Subject: RE: Girls 59 Pencils 60. Holy Cow!
Peter T. you have done a marvelous job of describing your tools. You have caressed them and flattered them with loving names and poignant memories. You have plunged the depths and left the surface unremarked. But what have you used in this exploration? What have you stained, crumpled up and thrown away?

Did you start with a cheap, corner store diary? Its binding stiff and inflexible, you had to coax it to open. It may even have had a lock with a key that rested in some safe place close to your heart or your desk. In a frantic hurry you would wrench it open to pour forth graphitic meanderings. You held it close and secret until you filled it, then you abandoned it, lost in some lonely, dusty corner of your room, or bound silent in a cardboard box.

What came after? Were these pens and pencils, these women in your life used then to cover page after blue-lined page of three-holed notepaper? Exciting in its dual capabilities for order and anarchy. Arrange them neatly in a binder and you have a story. Then a click of the metal button, a subtle twist of the wrist and they scatter, fall, form and reform themselves through chance and breeze into new orders, easily stirred by the passing footsteps of classmates and strangers, and you have a screen play.

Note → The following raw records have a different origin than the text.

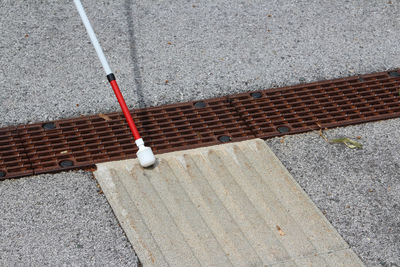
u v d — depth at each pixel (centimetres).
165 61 276
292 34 287
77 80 269
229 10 295
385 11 298
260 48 282
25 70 271
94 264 230
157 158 249
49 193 242
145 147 245
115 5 294
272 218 238
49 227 236
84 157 251
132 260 231
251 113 264
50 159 250
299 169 250
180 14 292
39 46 279
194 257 231
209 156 250
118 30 285
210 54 279
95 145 254
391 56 281
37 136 255
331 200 243
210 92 268
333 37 287
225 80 271
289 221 238
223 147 253
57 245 233
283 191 244
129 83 269
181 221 237
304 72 275
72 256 231
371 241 236
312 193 244
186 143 255
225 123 261
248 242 234
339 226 238
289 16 294
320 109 265
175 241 233
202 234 235
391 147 256
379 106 267
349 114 264
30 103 262
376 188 246
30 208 239
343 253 233
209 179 245
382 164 252
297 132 259
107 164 247
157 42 282
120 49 279
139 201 240
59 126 257
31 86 267
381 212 241
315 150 254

Or did you choose instead to scrawl in the margins of other's works? Tracing the imaginations of published writers to mark your own thoughts on drab pages; highlighting the best parts and leaving the others in merciful oblivion.

What of that frantic time when funds were low and infrequent? Did you use the backs of torn envelopes, old posters and tax receipts;exquisite descriptions of external landscape sprawled over the endless, minute calculations of internal revenue and postage due.

And that last experiment with a luxurious pad of high quality sketching paper. Paper you could sink your pencil into for days at a time, over and over again. Rich, warm paper that distracted you so you doodled and drew and forgot all language in your exploration of its ivory perfections.

Tell us Peter, tell us of the papers that you have used. The wine has got to my head and I want to know.